If the shutdown continues the Department of State, which conducts all kinds of services for Americans and programs overseas, will be severely affected.  In fiscal year 2011, when the Federal government came close to shutting down, the Department estimated that 70 percent of its Washington staff would be furloughed.

Do our Tea Party friends think these federal workers just sit idly at their desks doing nothing?  That they are some kind of luxury we cannot afford?  Wait until one of their constituents is falsely arrested and imprisoned overseas, or robbed, or badly injured, and there is no one at the State Department to help them.

Almost 800,000 children under the age of 5 die of diarrhea annually, mostly due to unsafe drinking water and poor sanitation.  Those deaths are entirely preventable.  A prolonged government shutdown would mean curtailing water and sanitation programs for millions of people in the world’s poorest countries – programs that have always had strong bipartisan support.

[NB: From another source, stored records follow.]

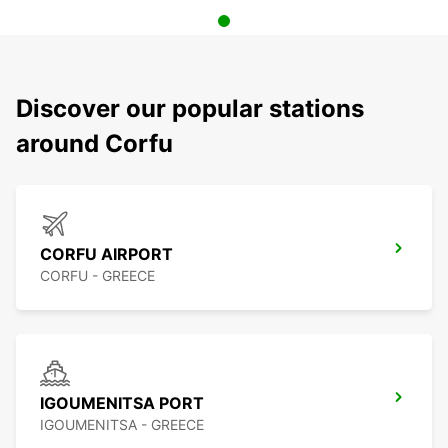
Discover our popular stations
around Corfu
CORFU AIRPORT
CORFU - GREECE
IGOUMENITSA PORT
IGOUMENITSA - GREECE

Malaria causes half a billion deaths a year, 90 percent of them children.  A continued shutdown would force the U.S. Agency for International Development to stop funding malaria prevention programs, putting tens of thousands of lives at risk.

Speaker Boehner is right.  Shutting down the Federal government is, quote, “not a damned game.”  But what the House is doing is playing Russian roulette with the U.S. economy and people’s lives.  There is no excuse for it, and the Speaker has two choices:  stop it, or continue to roll the dice with the U.S. economy and the lives of millions of American families and programs that protect our nation’s security. 

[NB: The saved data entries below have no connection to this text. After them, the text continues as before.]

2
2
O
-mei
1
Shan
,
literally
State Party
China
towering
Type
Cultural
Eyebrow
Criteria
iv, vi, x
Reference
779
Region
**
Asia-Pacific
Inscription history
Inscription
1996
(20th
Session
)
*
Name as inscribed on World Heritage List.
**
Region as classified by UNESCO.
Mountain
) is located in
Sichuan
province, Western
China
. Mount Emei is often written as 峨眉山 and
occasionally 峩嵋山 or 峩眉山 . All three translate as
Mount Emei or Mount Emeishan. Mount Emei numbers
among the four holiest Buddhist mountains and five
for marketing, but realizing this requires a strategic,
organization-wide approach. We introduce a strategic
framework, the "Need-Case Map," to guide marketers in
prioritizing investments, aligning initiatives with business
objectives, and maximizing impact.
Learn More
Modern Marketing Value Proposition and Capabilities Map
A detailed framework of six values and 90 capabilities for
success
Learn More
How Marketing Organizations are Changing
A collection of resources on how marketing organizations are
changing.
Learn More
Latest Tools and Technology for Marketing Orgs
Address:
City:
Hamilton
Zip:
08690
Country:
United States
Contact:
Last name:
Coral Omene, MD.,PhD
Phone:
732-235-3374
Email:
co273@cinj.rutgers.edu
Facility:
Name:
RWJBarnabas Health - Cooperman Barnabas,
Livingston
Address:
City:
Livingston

At the State Department, the shutdown has already forced the cancelation of International Visitors programs that enable future foreign leaders to experience this country first hand.  Instead of seeing what a great country this is, they see our political system in disarray.  It is embarrassing for our embassies and should be embarrassing to all of us.

Despite the shutdown, the State Department still must ensure the health, safety, and welfare of nearly 10,000 academic exchange participants in the United States and abroad.  Either those students and scholars will have to return home, or the organizations and universities that are responsible for implementing the exchanges continue operating without knowing if, or when, their costs will be paid.    

We have heard about the impact of the shutdown on the U.S. national security establishment, including the Department of Defense and the intelligence community.  But the shutdown may also affect the State Department’s anti-terrorism programs that support law enforcement and border controls in countries highly vulnerable to terrorist threats, such as Iraq, Afghanistan, Yemen, Kenya, and Niger.


The shutdown has halted trade talks between the EU and the United States on the Transatlantic Trade and Investment Plan.  This deal would harmonize U.S. and EU regulatory standards, and eliminate trade barriers.  It would bring real benefits to the U.S. economy. 

Yet the Tea Party shutdown has prevented U.S. trade officials from traveling to Brussels to negotiate with their EU counterparts.  Instead, EU diplomats remain at the ready to talk to nobody.   


Because of the shutdown, President Obama had to cancel his trip to Asia this week.  We hear quite a bit about the Administration’s “pivot to Asia,” but it is hard to pivot in another direction if you can’t even get one foot out of your own country. 

Who made it to the Summit instead?  China’s President  Xi [SHE] filled President Obama’s seat next to Vladimir Putin.  Is this who the Tea Party wants to lead in the lower income Asian countries?  For the sake of our economy and national security, we need our President to have a seat at the table.

The list goes on and on, but these are just a few of the impacts of the shutdown that are only beginning to be felt.  As this needless work stoppage drags on and more people are furloughed and programs are cancelled, our diplomats, our international development programs, our leadership in international organizations, and our national security will suffer.

It is as foolhardy as it is wasteful.